Amyloid-β plaques affect astrocyte Kir4.1 protein expression but not function in the dentate gyrus of APP/PS1 mice.

Alzheimer pathology is accompanied by astrogliosis. Reactive astrocytes surrounding amyloid plaques may directly affect neuronal communication, and one of the mechanisms by which astrocytes impact neuronal function is by affecting K+ homeostasis. Here we studied, using hippocampal slices from 9-month-old Alzheimer mice (APP/PS1) and wild-type littermates, whether astrocyte function is changed by analyzing Kir4.1 expression and function and astrocyte coupling in astrocytes surrounding amyloid-β plaques. Immunohistochemical analysis of Kir4.1 protein in the dentate gyrus revealed localized increases in astrocytes surrounding amyloid-β plaque deposits. We subsequently focused on changes in astrocyte function by using patch-clamp slice electrophysiology on both plaque- and non-plaque associated astrocytes to characterize general membrane properties. We found that Ba2+ -sensitive Kir4.1 conductance in astrocytes surrounding plaques was not affected by changes in Kir4.1 protein expression. Additional analysis of astrocyte gap junction coupling efficiency in the dentate gyrus revealed no apparent changes. Quantification of basic features of glutamatergic transmission to granule cells did not indicate disturbed neuronal communication in the dentate gyrus of APP/PS1 mice.
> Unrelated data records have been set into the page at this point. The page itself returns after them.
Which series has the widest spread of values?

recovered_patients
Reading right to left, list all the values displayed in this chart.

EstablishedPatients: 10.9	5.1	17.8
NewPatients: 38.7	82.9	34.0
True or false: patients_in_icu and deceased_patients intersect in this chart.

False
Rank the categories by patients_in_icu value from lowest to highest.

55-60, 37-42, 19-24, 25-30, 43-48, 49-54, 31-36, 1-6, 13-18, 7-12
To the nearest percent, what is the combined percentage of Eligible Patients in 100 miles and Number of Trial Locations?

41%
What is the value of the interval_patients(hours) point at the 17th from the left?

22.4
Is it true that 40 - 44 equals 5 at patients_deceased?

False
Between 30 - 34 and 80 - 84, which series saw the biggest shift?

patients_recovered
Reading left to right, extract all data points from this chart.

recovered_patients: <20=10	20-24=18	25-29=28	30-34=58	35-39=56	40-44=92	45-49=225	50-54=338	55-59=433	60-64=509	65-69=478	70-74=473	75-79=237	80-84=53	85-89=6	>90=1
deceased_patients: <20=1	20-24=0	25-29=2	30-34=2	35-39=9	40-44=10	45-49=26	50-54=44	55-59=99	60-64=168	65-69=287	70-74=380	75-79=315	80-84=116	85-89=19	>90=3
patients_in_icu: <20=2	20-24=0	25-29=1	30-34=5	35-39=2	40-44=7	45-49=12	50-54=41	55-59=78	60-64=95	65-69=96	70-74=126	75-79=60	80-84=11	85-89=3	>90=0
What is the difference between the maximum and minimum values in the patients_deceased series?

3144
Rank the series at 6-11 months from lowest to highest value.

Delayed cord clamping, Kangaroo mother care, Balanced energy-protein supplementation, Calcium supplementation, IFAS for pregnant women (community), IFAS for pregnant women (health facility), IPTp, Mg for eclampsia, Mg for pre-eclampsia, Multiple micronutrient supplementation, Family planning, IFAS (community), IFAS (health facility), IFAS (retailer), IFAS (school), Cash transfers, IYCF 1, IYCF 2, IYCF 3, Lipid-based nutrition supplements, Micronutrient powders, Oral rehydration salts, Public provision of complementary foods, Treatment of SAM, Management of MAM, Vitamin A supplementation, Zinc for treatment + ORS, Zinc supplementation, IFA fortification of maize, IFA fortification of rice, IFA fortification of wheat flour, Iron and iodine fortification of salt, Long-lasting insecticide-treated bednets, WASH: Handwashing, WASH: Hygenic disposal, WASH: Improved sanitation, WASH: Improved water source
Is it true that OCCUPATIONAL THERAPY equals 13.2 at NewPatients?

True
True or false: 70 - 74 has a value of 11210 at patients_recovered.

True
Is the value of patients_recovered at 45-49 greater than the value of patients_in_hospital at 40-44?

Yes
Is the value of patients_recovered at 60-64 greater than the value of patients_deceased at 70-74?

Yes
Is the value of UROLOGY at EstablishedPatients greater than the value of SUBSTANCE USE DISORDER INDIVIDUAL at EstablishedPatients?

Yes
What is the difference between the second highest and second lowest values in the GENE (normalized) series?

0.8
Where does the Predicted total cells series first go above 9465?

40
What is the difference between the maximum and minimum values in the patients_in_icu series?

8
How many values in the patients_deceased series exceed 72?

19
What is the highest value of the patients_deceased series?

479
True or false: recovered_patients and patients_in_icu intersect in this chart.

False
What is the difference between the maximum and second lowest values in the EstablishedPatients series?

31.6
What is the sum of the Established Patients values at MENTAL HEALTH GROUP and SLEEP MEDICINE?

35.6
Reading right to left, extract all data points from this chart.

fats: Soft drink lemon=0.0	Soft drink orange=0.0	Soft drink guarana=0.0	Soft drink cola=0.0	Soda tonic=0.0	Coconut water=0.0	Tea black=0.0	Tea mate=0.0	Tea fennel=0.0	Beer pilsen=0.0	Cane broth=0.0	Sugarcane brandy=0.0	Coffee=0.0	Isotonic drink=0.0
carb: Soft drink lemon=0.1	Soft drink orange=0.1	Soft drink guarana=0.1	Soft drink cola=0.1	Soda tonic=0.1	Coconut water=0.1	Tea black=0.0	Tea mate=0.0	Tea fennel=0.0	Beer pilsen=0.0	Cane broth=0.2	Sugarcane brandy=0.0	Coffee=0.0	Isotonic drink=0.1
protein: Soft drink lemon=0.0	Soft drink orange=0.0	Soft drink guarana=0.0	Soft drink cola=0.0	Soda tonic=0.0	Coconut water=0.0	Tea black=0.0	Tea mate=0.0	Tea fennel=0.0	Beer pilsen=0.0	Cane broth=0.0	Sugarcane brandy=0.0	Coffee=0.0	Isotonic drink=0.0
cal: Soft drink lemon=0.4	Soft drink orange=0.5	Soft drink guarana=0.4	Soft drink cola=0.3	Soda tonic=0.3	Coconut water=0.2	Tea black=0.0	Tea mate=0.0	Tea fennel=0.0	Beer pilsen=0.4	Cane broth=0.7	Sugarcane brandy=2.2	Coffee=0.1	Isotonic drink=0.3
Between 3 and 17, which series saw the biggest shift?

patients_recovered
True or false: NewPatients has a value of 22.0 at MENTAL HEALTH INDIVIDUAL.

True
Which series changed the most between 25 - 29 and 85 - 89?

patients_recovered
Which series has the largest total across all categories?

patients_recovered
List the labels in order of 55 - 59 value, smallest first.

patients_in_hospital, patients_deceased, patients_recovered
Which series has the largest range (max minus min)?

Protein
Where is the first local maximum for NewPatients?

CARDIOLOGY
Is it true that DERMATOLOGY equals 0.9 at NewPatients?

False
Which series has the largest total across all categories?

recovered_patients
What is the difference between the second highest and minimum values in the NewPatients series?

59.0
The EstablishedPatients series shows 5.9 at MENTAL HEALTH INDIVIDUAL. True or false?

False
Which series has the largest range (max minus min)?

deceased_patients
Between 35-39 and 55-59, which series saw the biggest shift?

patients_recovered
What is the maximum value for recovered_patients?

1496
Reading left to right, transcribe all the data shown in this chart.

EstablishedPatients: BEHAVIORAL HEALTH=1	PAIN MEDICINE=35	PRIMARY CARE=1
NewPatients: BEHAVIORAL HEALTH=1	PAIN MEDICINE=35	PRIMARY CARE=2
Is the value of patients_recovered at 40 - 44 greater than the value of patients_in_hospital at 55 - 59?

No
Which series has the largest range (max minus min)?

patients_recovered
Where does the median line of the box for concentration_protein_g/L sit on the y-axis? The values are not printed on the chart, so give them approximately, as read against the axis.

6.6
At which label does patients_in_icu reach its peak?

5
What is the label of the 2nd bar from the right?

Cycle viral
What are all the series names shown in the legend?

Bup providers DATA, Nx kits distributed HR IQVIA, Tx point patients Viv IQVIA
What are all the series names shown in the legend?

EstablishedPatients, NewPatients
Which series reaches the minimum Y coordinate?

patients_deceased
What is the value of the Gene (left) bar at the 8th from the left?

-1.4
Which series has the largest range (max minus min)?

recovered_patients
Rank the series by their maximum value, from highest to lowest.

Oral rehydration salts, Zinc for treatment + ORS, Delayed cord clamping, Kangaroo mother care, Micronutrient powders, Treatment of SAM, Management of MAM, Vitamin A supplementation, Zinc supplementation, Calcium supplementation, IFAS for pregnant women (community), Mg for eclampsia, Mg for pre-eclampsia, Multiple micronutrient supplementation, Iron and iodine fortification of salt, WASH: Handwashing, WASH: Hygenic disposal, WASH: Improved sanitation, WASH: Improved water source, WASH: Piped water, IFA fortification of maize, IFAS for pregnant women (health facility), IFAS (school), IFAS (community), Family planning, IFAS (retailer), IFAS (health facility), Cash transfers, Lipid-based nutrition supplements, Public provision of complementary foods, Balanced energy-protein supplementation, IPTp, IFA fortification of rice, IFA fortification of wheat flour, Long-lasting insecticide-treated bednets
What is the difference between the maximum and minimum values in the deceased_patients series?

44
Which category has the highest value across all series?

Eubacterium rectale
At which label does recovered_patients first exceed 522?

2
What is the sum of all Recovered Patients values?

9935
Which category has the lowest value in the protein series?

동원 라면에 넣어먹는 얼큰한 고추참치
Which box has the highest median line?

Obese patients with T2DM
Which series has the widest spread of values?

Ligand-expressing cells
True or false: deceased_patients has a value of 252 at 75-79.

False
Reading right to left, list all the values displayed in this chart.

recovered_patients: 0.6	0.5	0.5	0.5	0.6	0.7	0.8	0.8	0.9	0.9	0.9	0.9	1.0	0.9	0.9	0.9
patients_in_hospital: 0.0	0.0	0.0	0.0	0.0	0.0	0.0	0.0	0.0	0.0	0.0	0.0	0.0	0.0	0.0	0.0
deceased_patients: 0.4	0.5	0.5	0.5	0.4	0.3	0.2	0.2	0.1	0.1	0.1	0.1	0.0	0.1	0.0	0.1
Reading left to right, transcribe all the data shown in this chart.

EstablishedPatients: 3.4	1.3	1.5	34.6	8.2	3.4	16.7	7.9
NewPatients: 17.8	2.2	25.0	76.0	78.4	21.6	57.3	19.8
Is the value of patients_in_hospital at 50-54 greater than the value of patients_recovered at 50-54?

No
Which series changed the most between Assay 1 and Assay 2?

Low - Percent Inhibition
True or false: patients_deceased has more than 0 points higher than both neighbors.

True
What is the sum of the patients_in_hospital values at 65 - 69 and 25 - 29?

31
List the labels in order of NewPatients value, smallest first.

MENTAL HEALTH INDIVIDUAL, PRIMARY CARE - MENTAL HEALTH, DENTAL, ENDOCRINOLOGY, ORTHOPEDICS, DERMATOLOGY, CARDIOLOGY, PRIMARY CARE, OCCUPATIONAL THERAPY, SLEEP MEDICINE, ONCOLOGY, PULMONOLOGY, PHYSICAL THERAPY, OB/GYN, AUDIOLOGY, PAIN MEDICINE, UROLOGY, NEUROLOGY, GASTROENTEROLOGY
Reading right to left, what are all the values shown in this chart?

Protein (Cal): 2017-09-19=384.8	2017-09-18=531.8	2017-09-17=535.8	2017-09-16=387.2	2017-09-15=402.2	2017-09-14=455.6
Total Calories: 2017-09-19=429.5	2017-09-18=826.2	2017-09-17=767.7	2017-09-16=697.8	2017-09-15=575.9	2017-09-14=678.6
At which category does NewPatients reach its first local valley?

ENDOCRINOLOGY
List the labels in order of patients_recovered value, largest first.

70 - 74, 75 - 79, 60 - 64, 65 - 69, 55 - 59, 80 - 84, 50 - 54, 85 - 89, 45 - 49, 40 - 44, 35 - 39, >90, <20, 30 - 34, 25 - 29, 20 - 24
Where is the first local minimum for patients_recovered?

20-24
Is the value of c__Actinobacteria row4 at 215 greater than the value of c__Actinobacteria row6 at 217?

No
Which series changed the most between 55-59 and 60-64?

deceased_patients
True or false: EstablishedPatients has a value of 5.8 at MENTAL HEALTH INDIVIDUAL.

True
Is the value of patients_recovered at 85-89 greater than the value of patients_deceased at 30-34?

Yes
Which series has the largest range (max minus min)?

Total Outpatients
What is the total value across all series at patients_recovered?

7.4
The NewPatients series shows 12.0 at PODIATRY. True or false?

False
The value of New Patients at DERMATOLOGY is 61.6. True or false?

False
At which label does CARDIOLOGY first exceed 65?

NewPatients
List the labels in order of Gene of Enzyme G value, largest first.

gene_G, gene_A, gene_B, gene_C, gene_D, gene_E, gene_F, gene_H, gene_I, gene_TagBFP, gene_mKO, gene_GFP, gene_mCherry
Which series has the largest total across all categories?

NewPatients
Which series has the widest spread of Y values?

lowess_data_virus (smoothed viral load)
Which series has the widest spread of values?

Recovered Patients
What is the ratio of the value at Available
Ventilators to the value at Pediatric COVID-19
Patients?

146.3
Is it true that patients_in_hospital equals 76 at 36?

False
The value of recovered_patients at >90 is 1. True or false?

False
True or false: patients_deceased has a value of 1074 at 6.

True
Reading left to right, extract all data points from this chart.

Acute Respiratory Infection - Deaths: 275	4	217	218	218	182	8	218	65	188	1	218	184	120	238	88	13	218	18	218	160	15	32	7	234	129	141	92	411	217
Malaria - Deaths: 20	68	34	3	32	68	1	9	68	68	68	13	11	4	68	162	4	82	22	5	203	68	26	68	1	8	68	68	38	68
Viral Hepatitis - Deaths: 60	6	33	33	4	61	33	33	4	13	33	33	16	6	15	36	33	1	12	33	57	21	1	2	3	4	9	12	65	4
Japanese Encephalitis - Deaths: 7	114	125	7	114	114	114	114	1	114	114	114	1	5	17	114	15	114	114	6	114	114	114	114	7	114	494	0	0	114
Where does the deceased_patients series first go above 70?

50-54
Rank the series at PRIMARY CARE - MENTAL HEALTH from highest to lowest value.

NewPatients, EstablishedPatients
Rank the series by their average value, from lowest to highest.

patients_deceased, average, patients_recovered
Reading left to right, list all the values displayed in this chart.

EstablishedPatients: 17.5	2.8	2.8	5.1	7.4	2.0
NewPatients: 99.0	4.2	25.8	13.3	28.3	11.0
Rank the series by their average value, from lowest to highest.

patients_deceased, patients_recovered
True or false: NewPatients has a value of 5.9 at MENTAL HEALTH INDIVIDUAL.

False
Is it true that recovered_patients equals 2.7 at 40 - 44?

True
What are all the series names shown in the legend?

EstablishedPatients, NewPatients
Together, these results suggest that astrocytes in the dentate gyrus of APP/PS1 mice maintain their ability to buffer extracellular K+ and attempt to rectify imbalances in K+ concentration to maintain normal neuronal and synaptic function, possibly by localized increases in Kir4.1 protein expression. Our earlier transcriptomic data indicated that chronically activated astrocytes lose their neuronal support function. Here we show that, despite localized increased Kir4.1 protein expression, astrocyte Kir4.1 channel dysfunction is likely not involved in the pathogenesis of Alzheimer's disease.